Say how many of the lines below hold "back", writing the number and nothing more.

## Given data

◇ ◇ ◇ ◇ ◇ ◇ ◇

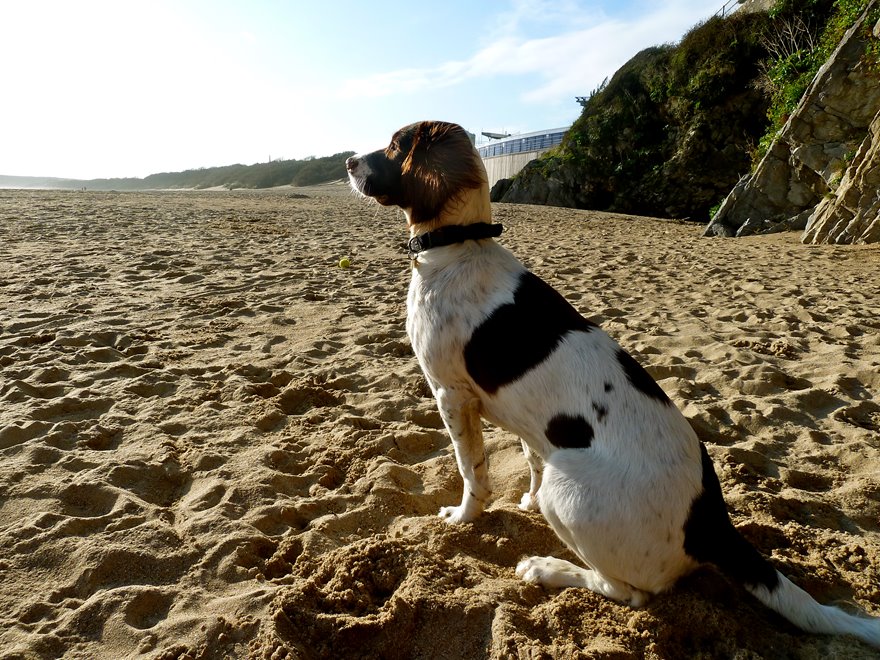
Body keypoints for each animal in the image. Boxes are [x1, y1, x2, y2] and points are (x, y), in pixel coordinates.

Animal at [346, 118, 880, 644]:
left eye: (395, 145)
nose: (349, 160)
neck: (458, 246)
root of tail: (710, 522)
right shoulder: (524, 424)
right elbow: (529, 458)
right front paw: (522, 501)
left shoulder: (450, 394)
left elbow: (471, 472)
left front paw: (462, 518)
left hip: (568, 490)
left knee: (628, 592)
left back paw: (548, 569)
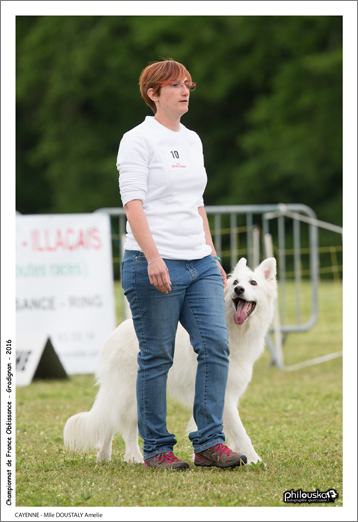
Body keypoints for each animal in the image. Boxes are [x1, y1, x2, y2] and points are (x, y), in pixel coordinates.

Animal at [63, 256, 276, 464]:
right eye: (235, 283)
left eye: (253, 283)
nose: (238, 290)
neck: (235, 330)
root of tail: (113, 334)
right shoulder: (226, 397)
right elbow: (241, 432)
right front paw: (255, 460)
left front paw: (206, 456)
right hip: (128, 393)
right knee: (119, 425)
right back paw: (123, 457)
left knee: (118, 425)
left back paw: (117, 457)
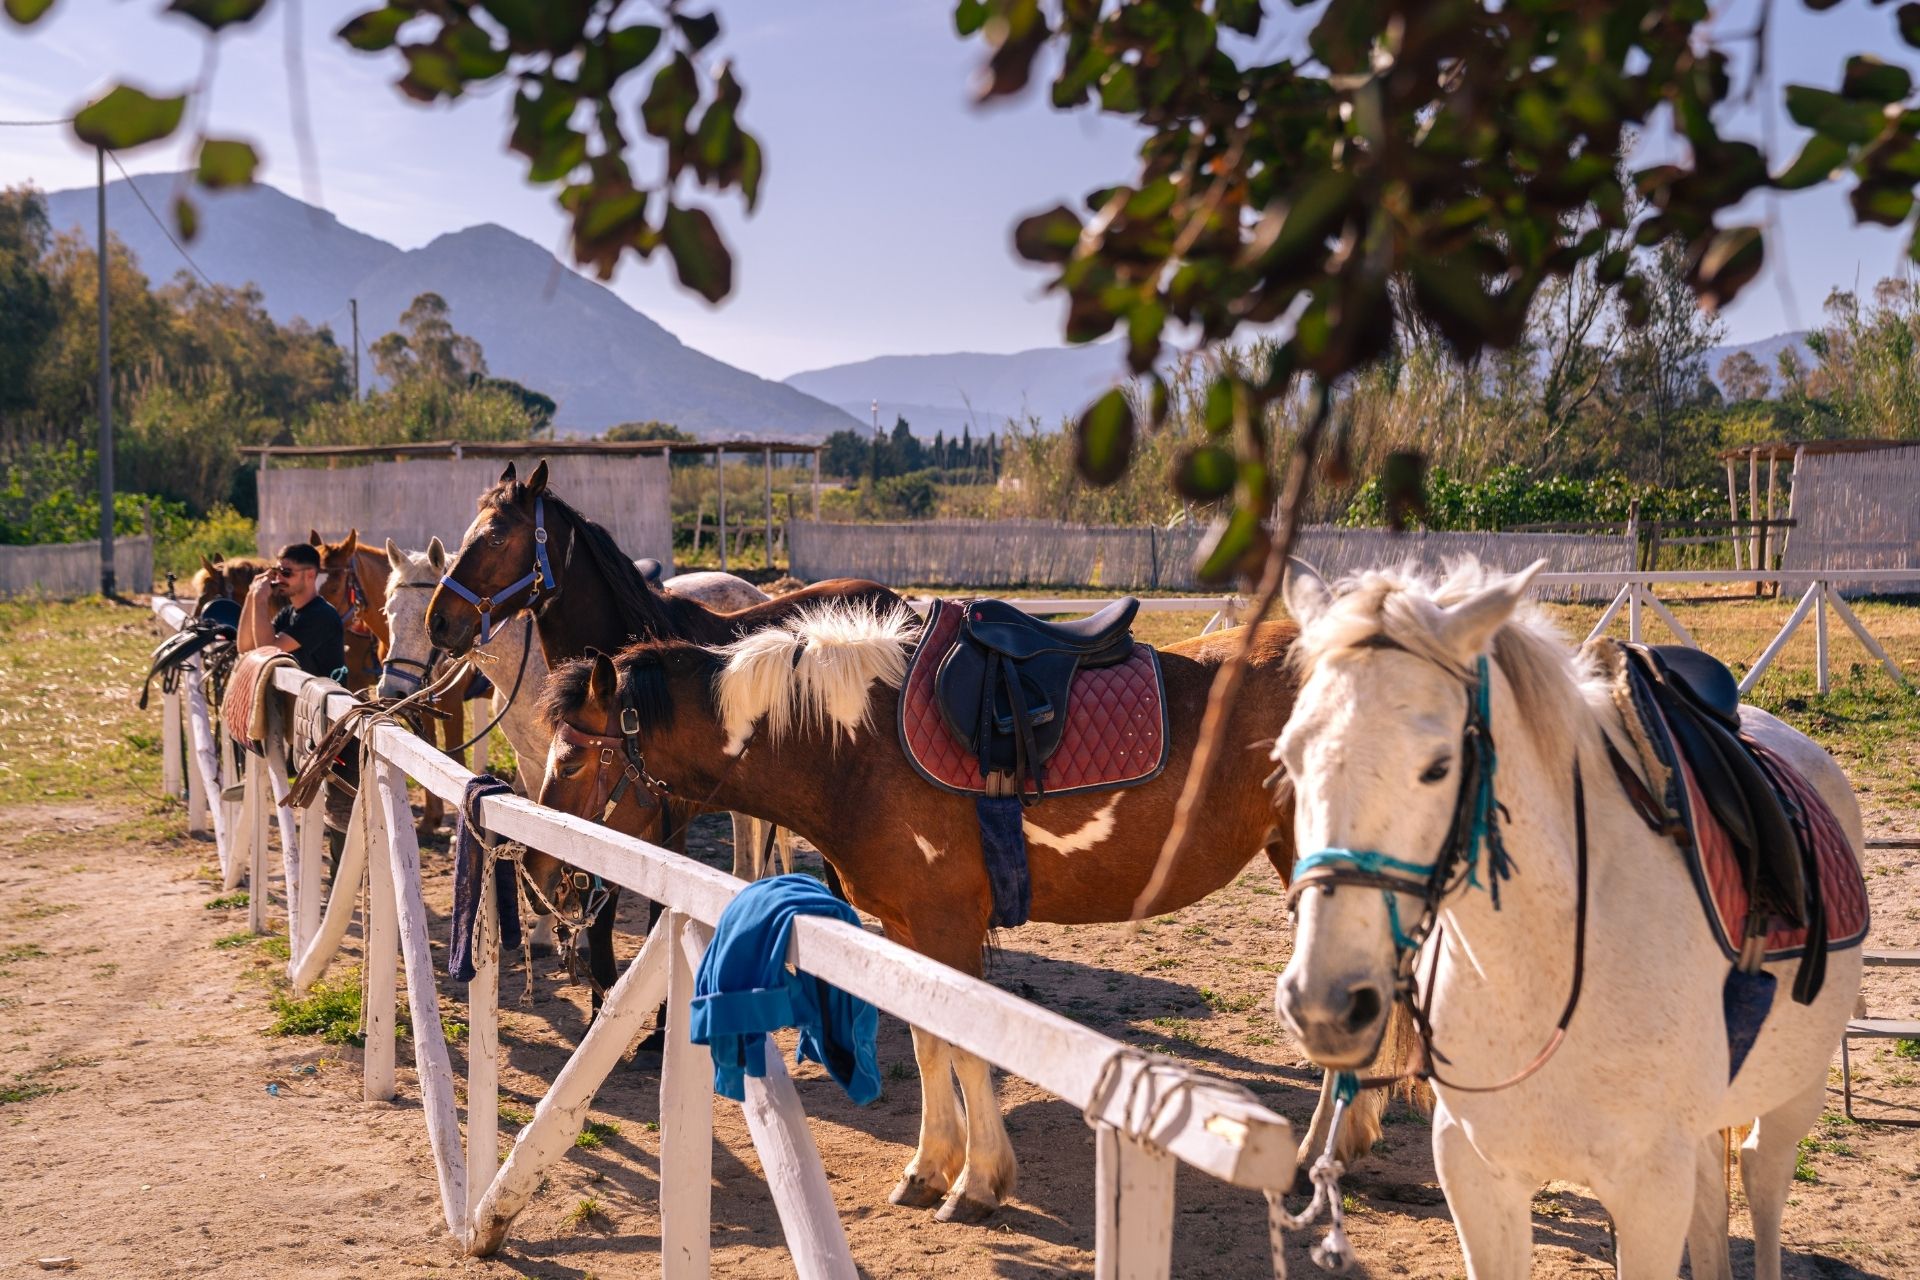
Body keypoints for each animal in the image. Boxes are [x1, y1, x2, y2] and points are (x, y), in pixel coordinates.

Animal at [533, 598, 1409, 1224]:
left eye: (573, 757)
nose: (537, 868)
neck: (853, 747)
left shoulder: (948, 925)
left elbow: (966, 1049)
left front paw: (979, 1183)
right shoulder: (906, 931)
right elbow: (929, 1047)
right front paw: (930, 1168)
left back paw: (1319, 1153)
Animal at [1270, 559, 1864, 1280]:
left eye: (1438, 767)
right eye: (1289, 758)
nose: (1324, 1005)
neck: (1541, 969)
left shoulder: (1648, 1193)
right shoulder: (1477, 1176)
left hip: (1792, 1093)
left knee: (1761, 1175)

◇ ◇ ◇ ◇ ◇ ◇ ◇

## Answer for this exercise
4